Au réveil, j'ai trouvé sur ma selle de sculpteur une petite forme espiègle, éveillée et d'une certaine obésité, telle le ventre d'un luth. Il me semblait qu'elle évoquait un lutin. Je l'ai donc nommée ainsi. Et voici qu'un jour, ce petit personnage de lutin, par un médium vénézuélien, se trouve tout à coup père d'un géant. Ce fils géant ressemble à son père comme un œuf à un autre, une figue à une autre, une cloche à une autre. Comme le père, il est difficile à définir. Et comme toutes les définitions, celle donnée le lundi était différente de celle du mardi. Toute définition de la matière, de l’atome, depuis les présocratiques jusqu'à nos jours ... quel nuage troublant! Était-ce ceci qui décidait le jeune géant à devenir berger de nuages?

When I woke up, I found on my sculptor's bench a small, playful, lively form of a certain obesity, like the belly of a lute. It seemed to me that it evoked a leprechaun (lutin). So I named it that way. And now one day, this little elf character, through a Venezuelan medium, suddenly finds himself the father of a giant. This giant son looks like his father like an egg to another, a fig to another, a bell to another. Like the father, it is difficult to define. And like all definitions, the one given on Monday was different from the one on Tuesday. Any definition of matter, of the atom, from the pre-Socratic to the present day ... what a disturbing cloud! Was this what made the young giant decide to become a cloud shepherd?
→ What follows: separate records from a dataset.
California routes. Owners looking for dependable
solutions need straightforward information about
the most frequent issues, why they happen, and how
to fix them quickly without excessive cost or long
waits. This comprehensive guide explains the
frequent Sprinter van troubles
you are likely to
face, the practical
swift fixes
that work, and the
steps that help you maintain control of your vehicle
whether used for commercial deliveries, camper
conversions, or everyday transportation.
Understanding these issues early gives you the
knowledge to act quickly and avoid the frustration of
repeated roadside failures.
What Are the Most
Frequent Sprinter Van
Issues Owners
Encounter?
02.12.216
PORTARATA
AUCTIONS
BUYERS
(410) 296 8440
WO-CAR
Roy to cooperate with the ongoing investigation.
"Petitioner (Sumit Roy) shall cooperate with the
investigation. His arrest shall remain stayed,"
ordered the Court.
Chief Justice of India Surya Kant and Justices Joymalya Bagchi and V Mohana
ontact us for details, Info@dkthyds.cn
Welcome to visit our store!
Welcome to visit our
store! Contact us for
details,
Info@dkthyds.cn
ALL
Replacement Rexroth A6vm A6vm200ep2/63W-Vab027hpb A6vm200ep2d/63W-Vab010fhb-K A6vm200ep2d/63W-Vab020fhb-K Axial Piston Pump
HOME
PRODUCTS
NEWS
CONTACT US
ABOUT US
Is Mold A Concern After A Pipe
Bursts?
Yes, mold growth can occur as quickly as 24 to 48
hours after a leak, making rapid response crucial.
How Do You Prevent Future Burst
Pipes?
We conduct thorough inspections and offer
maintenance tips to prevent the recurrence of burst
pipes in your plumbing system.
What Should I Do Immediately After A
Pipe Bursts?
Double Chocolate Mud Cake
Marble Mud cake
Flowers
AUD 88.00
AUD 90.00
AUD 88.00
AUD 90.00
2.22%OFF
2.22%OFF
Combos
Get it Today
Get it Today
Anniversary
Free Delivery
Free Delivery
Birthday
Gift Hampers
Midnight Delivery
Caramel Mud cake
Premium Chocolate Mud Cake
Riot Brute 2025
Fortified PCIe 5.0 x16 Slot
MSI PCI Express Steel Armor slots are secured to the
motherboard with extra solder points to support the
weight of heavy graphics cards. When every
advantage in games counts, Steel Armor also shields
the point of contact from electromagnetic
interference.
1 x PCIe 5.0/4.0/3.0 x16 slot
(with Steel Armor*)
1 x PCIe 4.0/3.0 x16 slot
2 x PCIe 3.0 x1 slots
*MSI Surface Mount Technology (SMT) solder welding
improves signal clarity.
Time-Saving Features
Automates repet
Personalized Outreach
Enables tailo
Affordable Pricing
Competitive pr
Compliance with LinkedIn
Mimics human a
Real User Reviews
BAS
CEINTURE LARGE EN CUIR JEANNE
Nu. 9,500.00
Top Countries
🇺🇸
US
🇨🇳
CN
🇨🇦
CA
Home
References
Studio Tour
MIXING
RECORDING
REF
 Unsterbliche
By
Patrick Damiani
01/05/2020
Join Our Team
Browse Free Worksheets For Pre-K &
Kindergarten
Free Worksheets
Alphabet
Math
It is said that Arp's creative influence for the sculpture was based on his reaction to the Second World War. The sculpture's wavy form simulates the natural curves of clouds, hills, and lakes, and expresses Arp's opposition to machines that caused wars. It has elements of Surrealism and Dada.

The sculpture sits just outside the Plaza Cubierta by the Aula Magna; behind it is a large ceramic mural by Mateo Manaure.

==Appearance==
The sculpture is described as a "large organic form with rounded, wavy protrusions [that are] more reminiscent of a strange, budding fruit". It has undergone preservation in the past, when Arp was alive to advise on how he should like it done. It was originally proposed that Arp gave the sculpture(s) its name after placement, as the shiny surface reflected the clouds passing above, but conservation efforts of Arp's works have shown that he does not like his sculptures to be reflective as this distracts from the lines in them.